Это было не первое несчастье, постигшее «Черный камень». Много ранее описываемых событий, во время междоусобицы 683 года, когда омеййядские войска Ал-Хусайна бин Нумайра осадили в Мекке «антихалифа» Абд Аллаха бин Зубейра, сам храм Каабы, «дом Аллаха», был сильно поврежден обстрелом из катапульт с окружающих Мекку холмов. Последовал пожар, и в пламени «Черный камень» раскололся на три части. Впоследствии он был скреплен серебряным обручем, и именно в таком виде был увезен карматами в Бахрейн, где с ним обращались в течение двух десятков лет безо всякого почтения и благоговения. Рассказывают даже, что Абу Тахир становился на него ногами, когда отправлял свои естественные надобности.
Кощунственное нападение на Мекку и осквернение «Черного камня» стали пиком карматских злодеяний. Активность карматов на юге Халифата и в Иране продолжалась в течение всего X века, однако их радикальная идеология потерпела крах вскоре после ограбления Мекки.
В 931 году, когда огнепоклонники Персии отмечали 1500 лет после Зороастра, Абу Тахир уступил власть молодому персу из Исфагана, признав в нем Махди. Ничего хорошего из этого, однако, не вышло, как и изо всех эсхатологических упражнений карматов.
Согласно прорицаниям зороастрийских астрологов, именно из Исфагана должен был выйти потомок персидских царей, который должен был восстановить персидскую династию и свергнуть власть арабского Халифата. Псевдо-Махди, избранный карматами, тотчас повелел предавать всех пророков проклятиям, восстановил поклонение огню, взялся поощрять всевозможную распущенность и приказал казнить некоторых видных карматских лидеров.
Через всего лишь восьмидесять дней такого самоуправства Абу Тахир ал-Джаннаби был вынужден признать, что выбрал на роль Махди самозванца, и казнил его, положив тем самым конец едва наступившей «эре последней религии». Однако само происшествие чрезвычайно смутило карматов и сказалось на их движении в целом. Многие карматы переменили свои убеждения и перешли на сторону войска Аббасидов.
Ведущие идеологи и проповедники карматов пересмотрели свои взгляды, утверждая, что «конец эры ислама» наступил не с первым приходом седьмого имама Мухаммада бин Исмаила, но должен наступить только после его эсхатологического пришествия «из укрытия». Благодаря этому проповедь карматов и исмаилитов вновь набрала силу, хотя в большей степени в литературной сфере, нежели в сфере революционной политики.

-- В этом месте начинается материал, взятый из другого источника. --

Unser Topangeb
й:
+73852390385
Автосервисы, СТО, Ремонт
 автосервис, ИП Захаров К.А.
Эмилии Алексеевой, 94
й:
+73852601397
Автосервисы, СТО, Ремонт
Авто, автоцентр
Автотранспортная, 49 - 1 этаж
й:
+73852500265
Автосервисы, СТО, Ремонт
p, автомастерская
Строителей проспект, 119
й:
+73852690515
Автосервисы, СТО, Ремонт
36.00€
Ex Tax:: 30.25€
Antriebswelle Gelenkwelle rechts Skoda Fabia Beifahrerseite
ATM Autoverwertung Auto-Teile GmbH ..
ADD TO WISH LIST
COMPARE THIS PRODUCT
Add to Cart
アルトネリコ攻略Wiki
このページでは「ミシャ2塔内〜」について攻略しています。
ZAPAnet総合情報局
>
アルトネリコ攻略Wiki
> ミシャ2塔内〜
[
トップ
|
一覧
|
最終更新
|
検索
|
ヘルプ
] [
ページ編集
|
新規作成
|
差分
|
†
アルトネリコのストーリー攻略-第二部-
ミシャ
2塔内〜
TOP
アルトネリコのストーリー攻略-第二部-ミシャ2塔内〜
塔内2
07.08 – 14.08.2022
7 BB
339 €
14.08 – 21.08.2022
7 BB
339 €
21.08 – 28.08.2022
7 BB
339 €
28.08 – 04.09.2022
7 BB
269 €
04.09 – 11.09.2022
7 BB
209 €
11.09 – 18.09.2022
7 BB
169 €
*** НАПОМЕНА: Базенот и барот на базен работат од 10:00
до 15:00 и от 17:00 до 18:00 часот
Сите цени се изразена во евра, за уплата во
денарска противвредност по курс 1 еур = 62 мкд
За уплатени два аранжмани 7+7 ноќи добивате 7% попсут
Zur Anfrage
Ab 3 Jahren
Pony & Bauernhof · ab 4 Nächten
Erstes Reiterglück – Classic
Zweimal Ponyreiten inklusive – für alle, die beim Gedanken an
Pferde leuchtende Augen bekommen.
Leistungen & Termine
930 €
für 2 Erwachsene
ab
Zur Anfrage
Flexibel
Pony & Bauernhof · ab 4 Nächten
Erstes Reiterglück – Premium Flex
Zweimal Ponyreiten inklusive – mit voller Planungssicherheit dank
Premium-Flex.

Карматы Бахрейна, оправясь от эксцессов своего лже-Махди, продолжали время от времени свои набеги на юге Халифата, создавая постоянную угрозу путям паломничества. Однако в 939 году Абу Тахир достиг соглашения с аббасидским правительством, обязуясь охранять паломников за ежегодную дань в 120000 динаров. Помимо этой дани, и сами паломники вынуждены были платить ему за охрану караванов. Боевой дух бахрейнских карматов значительно поостыл, и в 951 году братья Абу Тахира вернули «Черный камень» в Мекку в обмен на огромную денежную сумму – целый верблюжий караван, груженный золотыми динарами.
В год прибытия булгарского царевича в Багдад история с «Черным камнем» была еще совершенно непредставимой, хотя другие бесчинства карматов создавали в столице Халифата атмосферу постоянной тревоги и идеологической смуты. В любом человеке, чьи рассуждения напоминали проповедь исмаилитов и карматов, могли заподозрить карматского шпиона. По подозрению в связях с карматами в тюрьму попал блистательный поэт ал-Мутаннаби, однако самой главной жертвой анти-карматских настроений пал в 922 году Мансур ал-Халладж, чье имя вошло в историю ислама как имя великого суфия, положившего начало традиции, воспетой через полтора века основоположником тюркской ветви суфизма Ходжой Ахмедом Яссави (ум. в 1166), и тем самым вошедшей в историю российского суфийского ислама.
Жизнеописание ал-Халладжа, суд на ним и его страшная казнь в 922 году рисуют эпоху упадка власти Аббасидов и раскола Халифата не менее яркими красками, чем борьба багдадских властей с карматами и крайними шиитами. Надо полагать, что в дни пребывания булгарского царевича в Багдаде недавняя казнь ал-Халладжа была еще чрезвычайно свежа в памяти жителей Города Мира, при всем их жизнелюбивом легкомыслии и занятости обычными мирскими делами. В жизни ал-Халладжа и его мученической смерти, как в удивительном зеркале, отразились все политические, философские и богословские проблемы той эпохи, когда северный ислам еще только укреплялся на берегах Волги и Камы вдалеке от религиозных противоречий тогдашней исламской ойкумены.